April 18, 2024

Sound, fury & nonsense in health care reform

Oct. 4, 2009
Sound, Fury & Nonsense
in Health Care Reform
By Stephen Tuttle 10/5/09

Are we having fun, yet?
What passes for the national debate on health care reform drones on and on with no end in sight. Nobody seems especially happy with any proposals suggested and everybody has successfully found something they absolutely despise. This, despite recent reports that health care costs under our current system have increased more than 100 percent in just the last 10 years, wildly surpassing inflation. Even worse, at the same time wages have stagnated or decreased. Health care affordability is becoming a fading memory.
It’s pretty clear something has to be done to avoid an economic catastrophe that will make the very real pain of the last few years seem like a garden party by comparison. By nearly all accounts, Medicare will become financially unsustainable in just a few years as wave after wave of Baby Boomers reach age 65 and become eligible for this program that has been a societal staple and stabilizer for nearly half a century. Health insurance premiums continue to increase at rates that are unaffordable for many Americans and put employer-paid coverage at risk. The cost of prescription drugs and medical procedures has become so expensive as to be out of reach for all but the wealthiest of us. Depending on whose numbers you believe, somewhere between 30 and 50 million Americans now have no health insurance at all.
Reform seems necessary and inevitable, a welcome relief for most of us.
So what the hell happened?
Politics of the worst sort intruded. The philosophical crazies on both sides of the issue found rhetorical paths they believed would lead them to an electoral promised land.
And then the polemicists got involved and facts gave way to a drumbeat of near insanity. We heard about death panels and the destruction of Medicare and free abortions for everyone and free health care for illegal immigrants.
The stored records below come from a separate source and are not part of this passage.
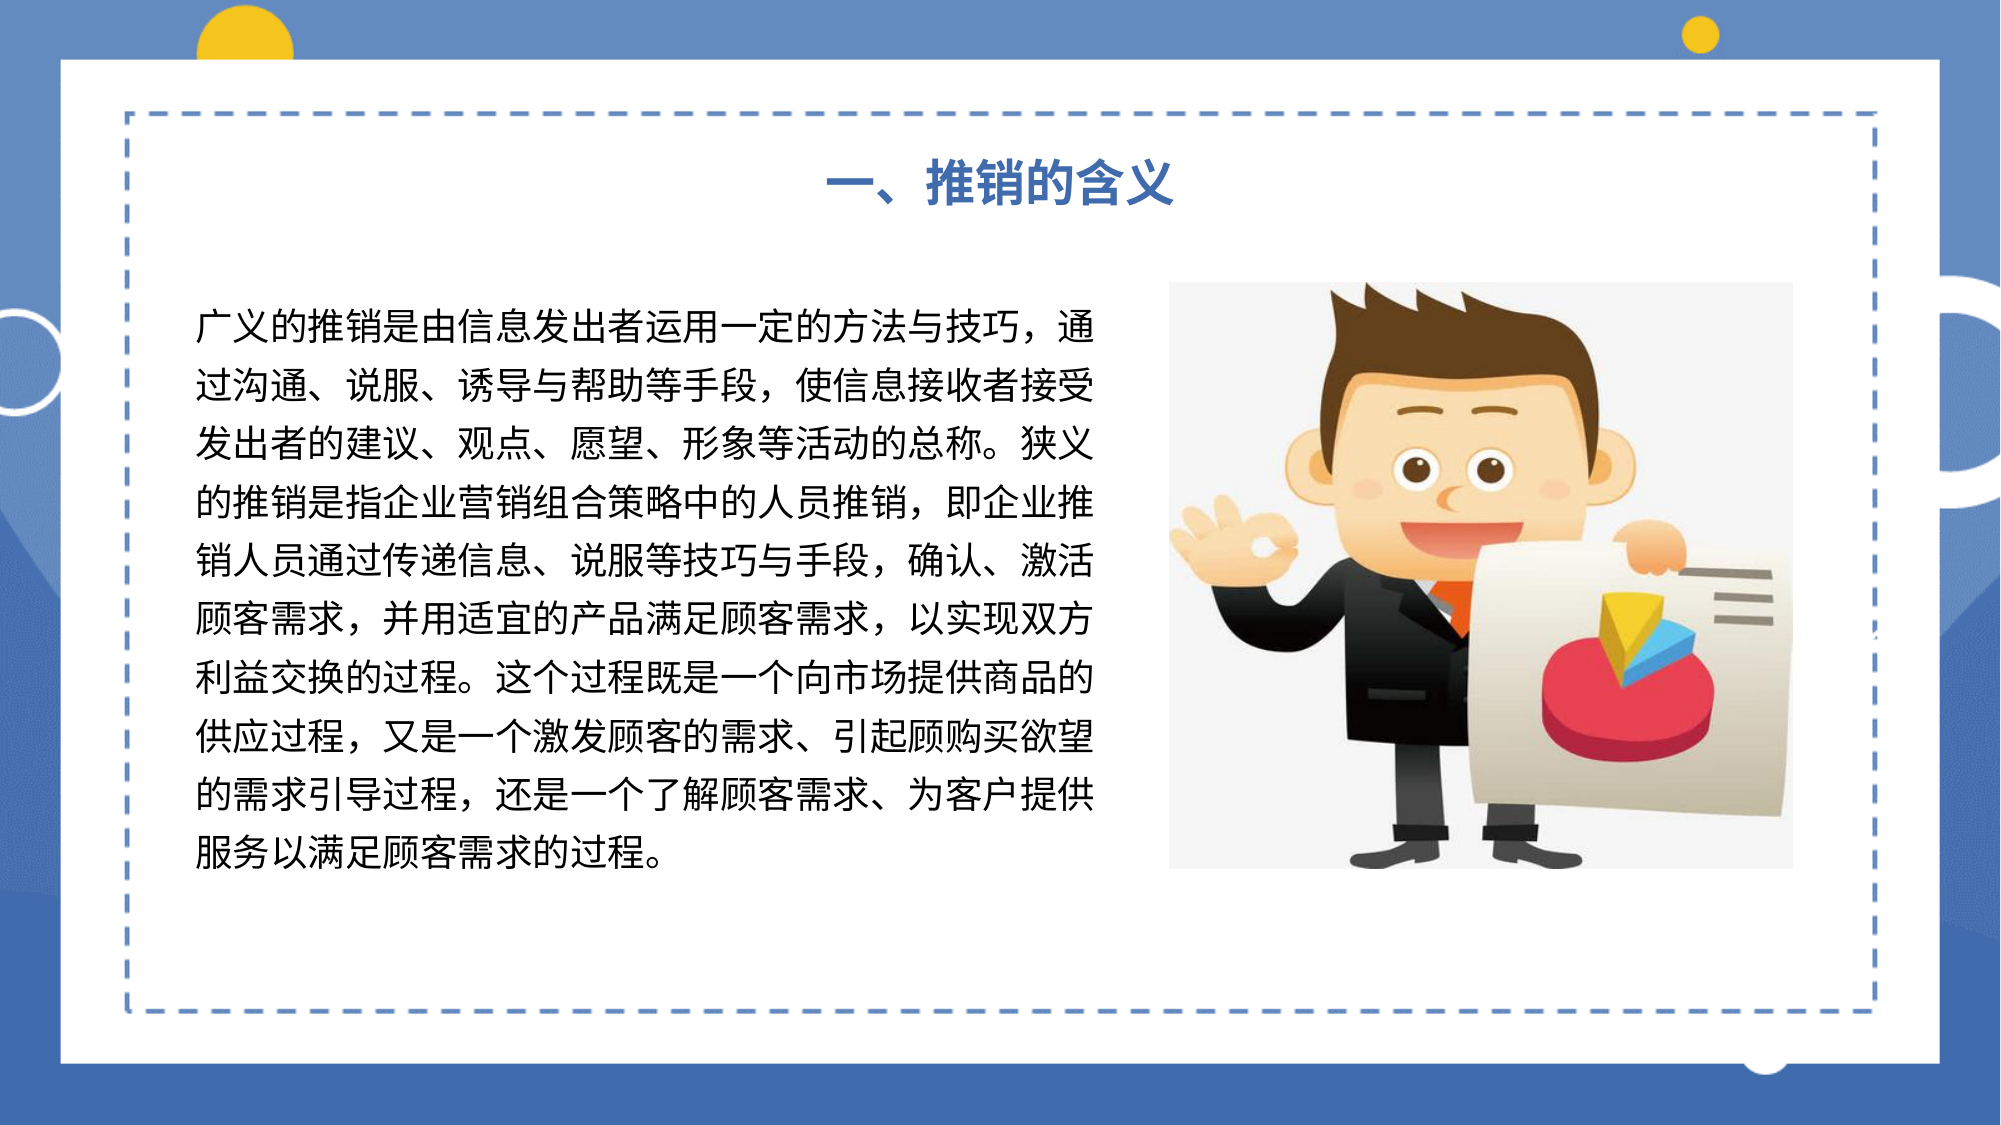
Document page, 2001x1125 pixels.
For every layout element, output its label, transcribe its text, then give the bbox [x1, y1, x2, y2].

text_box 广义的推销是由信息发出者运用一定的方法与技巧，通过沟通、说服、诱导与帮助等手段，使信息接收者接受发出者的建议、观点、愿望、形象等活动的总称。狭义的推销是指企业营销组合策略中的人员推销，即企业推销人员通过传递信息、说服等技巧与手段，确认、激活顾客需求，并用适宜的产品满足顾客需求，以实现双方利益交换的过程。这个过程既是一个向市场提供商品的供应过程，又是一个激发顾客的需求、引起顾购买欲望的需求引导过程，还是一个了解顾客需求、为客户提供服务以满足顾客需求的过程。 [180, 282, 1114, 882]
text_box 一、推销的含义 [810, 144, 1190, 220]
picture [0, 0, 2001, 1125]
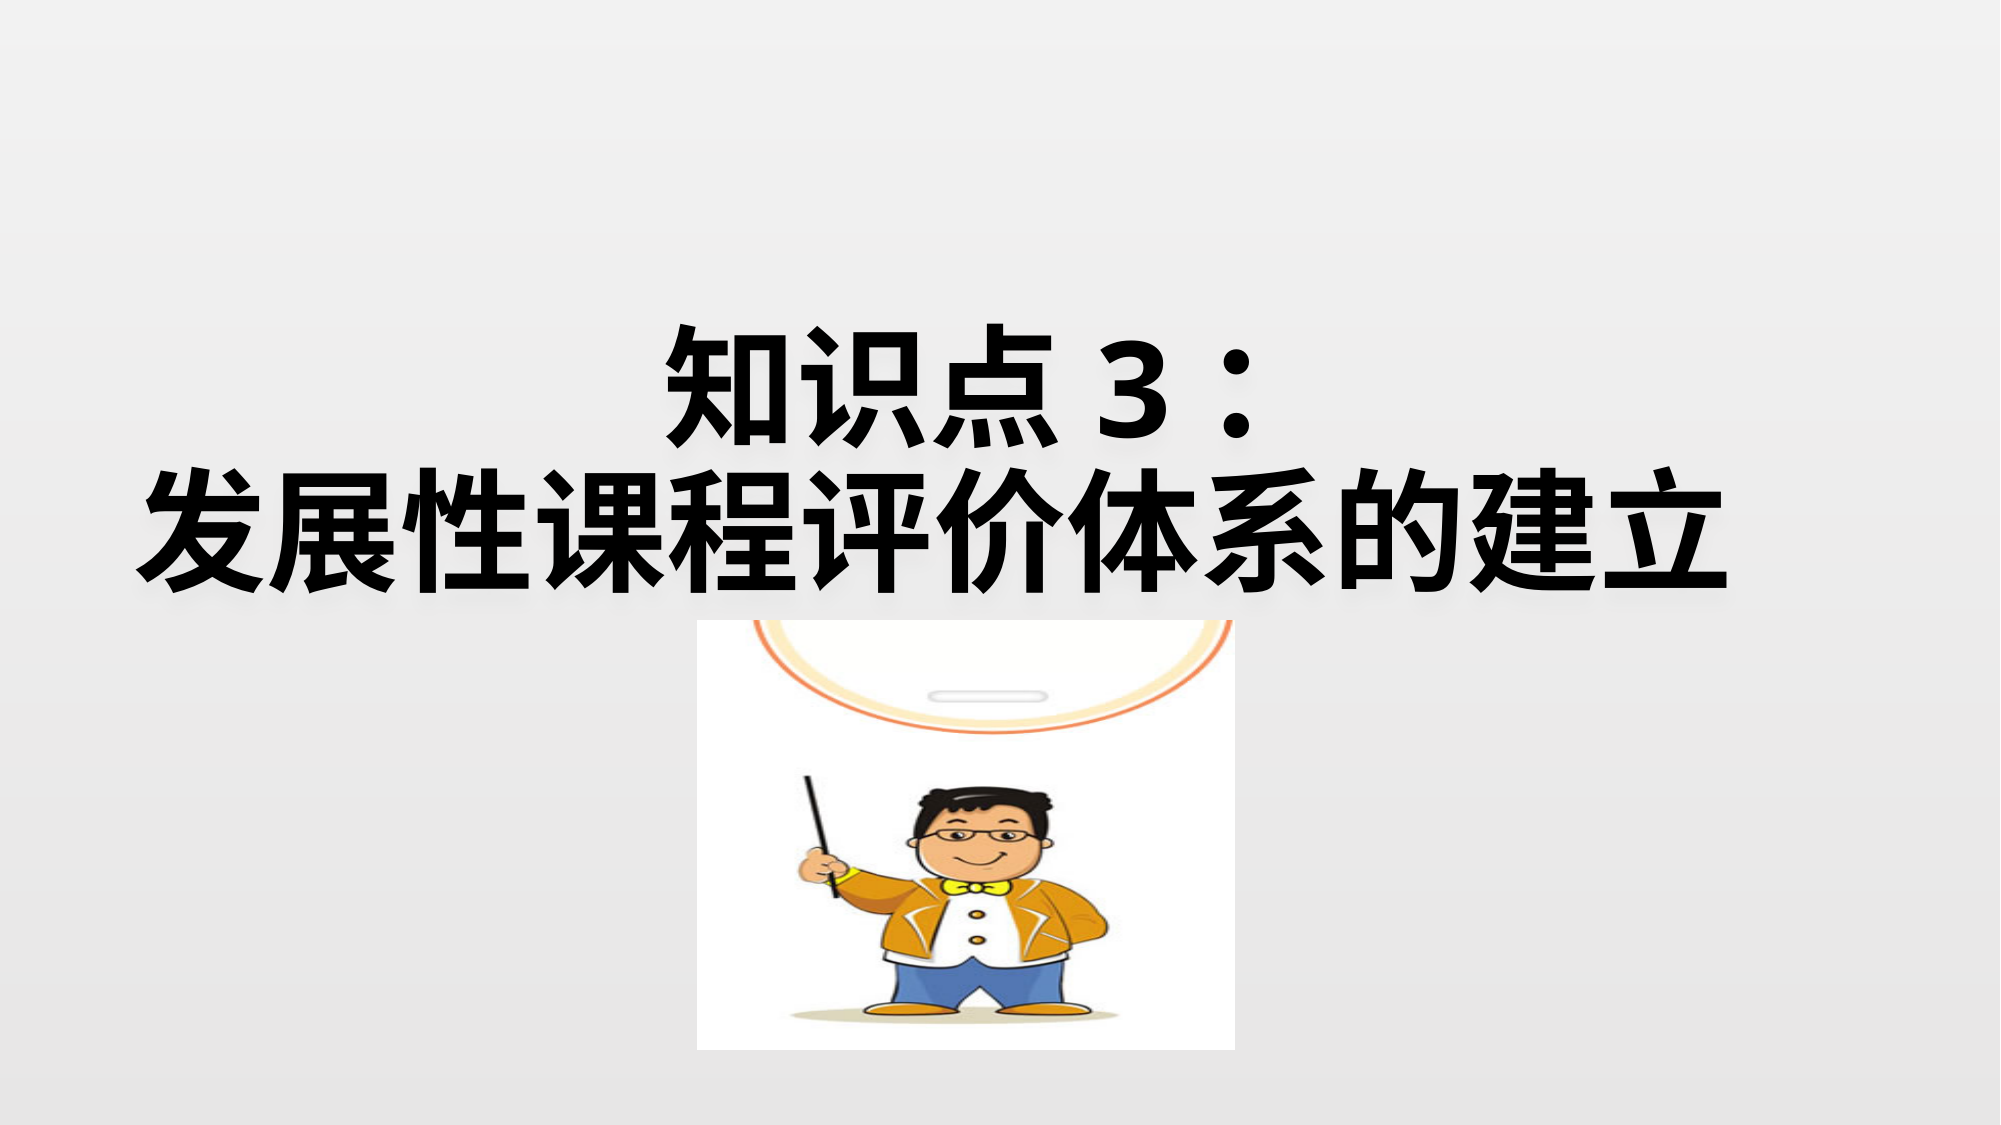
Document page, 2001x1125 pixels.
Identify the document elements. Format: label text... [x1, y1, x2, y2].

picture [697, 620, 1235, 1050]
title 知识点3： 发展性课程评价体系的建立 [54, 312, 1946, 621]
Those messages were repeated over and over, on blogs, talk radio, cable news channels, from pundits left and right, Tweets, YouTube and, of course, by politicians anxious to find an edge for the 2010 elections and beyond.
Policy debates in this country have always been vigorous and contentious. People feel strongly, even viscerally about issues. Feelings are hurt and anger rises. What’s relatively new is our ability to relentlessly spew venom without let-up. That which we would have dismissed as lunacy a decade ago is now repeated so often and with such ferocity by so many it gains traction. Reform becomes more difficult because regardless of the issue, the naysayers keep pounding away ad nauseam and even the most preposterous notions become “fact.” Our Age of Information has morphed into the Age Without Knowledge.
The perfect example is the idea of any health care reform including “death panels.” Please. We were told that our elected representatives were going to create a system in which shadowy government bureaucrats in some secret star chamber would be turning thumbs down on older Americans in need of health care. Those who logically disagreed were called Nazis, morons, idiots and part of some grand conspiracy hoping for a Socialist coup.
Think about the death panel notion for just a couple of minutes. Older Americans are the most likely people to vote in any election at any level. Elected officials and their minions know this to be true. They desperately need the votes of seniors to stay in office. So we had to believe that those officeholders, who work very hard to appeal to that older demographic, had decided on a health care plan that would intentionally kill off the very voters they need – I’d love your vote but I’m afraid we have to kill you.
The sad truth is this junk works. In fact, the group most opposed to health care reform is those over 65. According to the Pew Research Center, more than half of that age group now oppose reform based on the belief that the government would be “too involved” in the health care system. That’s just a tad ironic since they receive both Medicare and Social Security, programs created and run entirely by the government.
Stranger still, some 39 percent of Americans making $30,000 or less a year, the very people least able to afford insurance and most likely to be helped by health care reform, now oppose it on the same grounds. Apparently they’ve decided using brutally expensive emergency room care as their primary care physician is a better option.
Instead of doing our homework and researching the facts, we listen to radio entertainers masquerading as opinion leaders and read unsubstantiated blogs that play to our worst instincts and fears. We obligingly trudge along with ovine fealty following whatever numbskull best voices our own ignorance and anger. And nothing of substance gets accomplished.
Of course, you might disagree. After all, I’m a moron.
Stephen Tuttle is a political consultant specializing in campaign communications. A Traverse City native, he has returned to the area after 35 years in Phoenix.